The new extension to the Tate Modern opened this week. It’s a ten story brick structure called the Switch House, that towers over the original six story Tate Modern, now called the Boiler House. Naturally, I headed down there as soon as I could, to take a look before the shine wears off. Here’s what I found.
You get a good view of the new building – described as a ‘twisted pyramid’ – on the way in. It was designed by Herzog & de Meuron and features a perforated brick lattice.
The basement area, known as the Tanks, is given over to live art, film and video. The walls are of moulded concrete and a curved staircase leads up to the ground floor.

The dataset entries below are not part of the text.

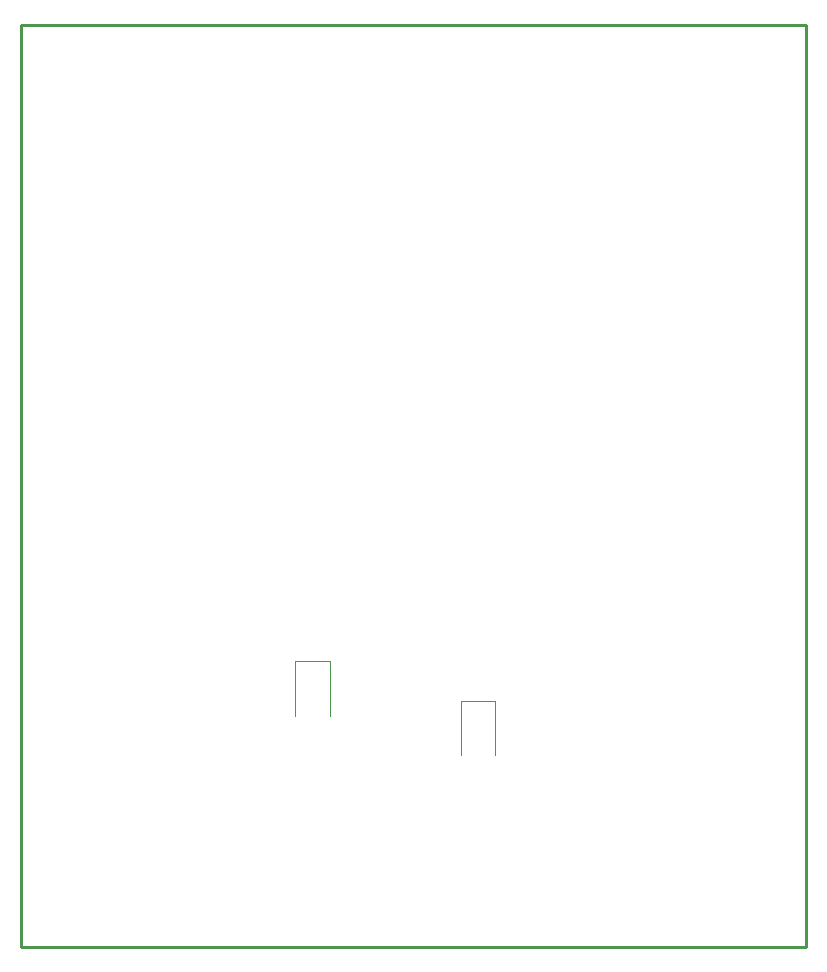
<source format=gm1>
%FSTAX23Y23*%
%MOIN*%
%SFA1B1*%

%IPPOS*%
%ADD12C,0.010000*%
%ADD86C,0.003937*%
%LNstrwl-p01-v01-1*%
%LPD*%
G54D12*
X0021Y03248D02*
X02825D01*
X0021Y00173D02*
Y03248D01*
X02825Y00173D02*
Y03248D01*
X0021Y03246D02*
Y03248D01*
X00212*
X0021Y00173D02*
X02825D01*
X0021D02*
X00212D01*
G54D86*
X01676Y00814D02*
Y00995D01*
X01791Y00814D02*
Y00995D01*
X01676D02*
X01791D01*
X01123Y00945D02*
Y01126D01*
X01238Y00945D02*
Y01126D01*
X01123D02*
X01238D01*
M02*
</source>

I saw quite a lot of the staircases on my visit, as the queues for the lifts were so long that I ended up walking up the stairs to the tenth floor viewing platform. Which was quite useful, as it gave me a good overview of the building.
It’s all very cool, calm and restrained – as you go up there is more moulded concrete and plenty of pale polished wood. But it’s not plain – there are vistas and textures around every corner and views from the windows out over London and the river.
I feel a bit guilty saying this about an art gallery, but actually the viewing platform is one of the best bits. It looks out on all four sides with plenty of space to circulate and has fabulous views.
On the floor below, the new restaurant (not yet open when I visited) also offers great views and more pale wood furniture.
But what about the art? At the moment there are collections on the first, second and third floors in which women artists are strongly represented. There is a whole room of Louise Bourgeois, including one of her iconic spiders, and this work, using garments that belonged to her mother and herself as a child.
There has been a lot of interest in Kader Attia’s model of the ancient Algerian city of Ghardaïa, made from couscous, shown in the Living Cities gallery. It does have a real fascination to it – especially when you imagine the process of boiling up the couscous and shaping the moulds.
The galleries are spacious and can afford to give plenty of space over to large works – like this one by Ana Lupas whose work is made from straw which has been encased in metal to preserve it.
The two buildings are linked together by a bridge over the Turbine Hall at fourth floor level, which offers a view down to the Turbine Hall where one of Ai Weiwei’s tree sculptures, made from parts of trees gathered from all over China, stands.
It’s remarkable how such an imposing work can appear so tiny from up above – more like like a new shoot than a great tree. But then, the Switch House is there to give us new perspectives on art, and it certainly looks like succeeding.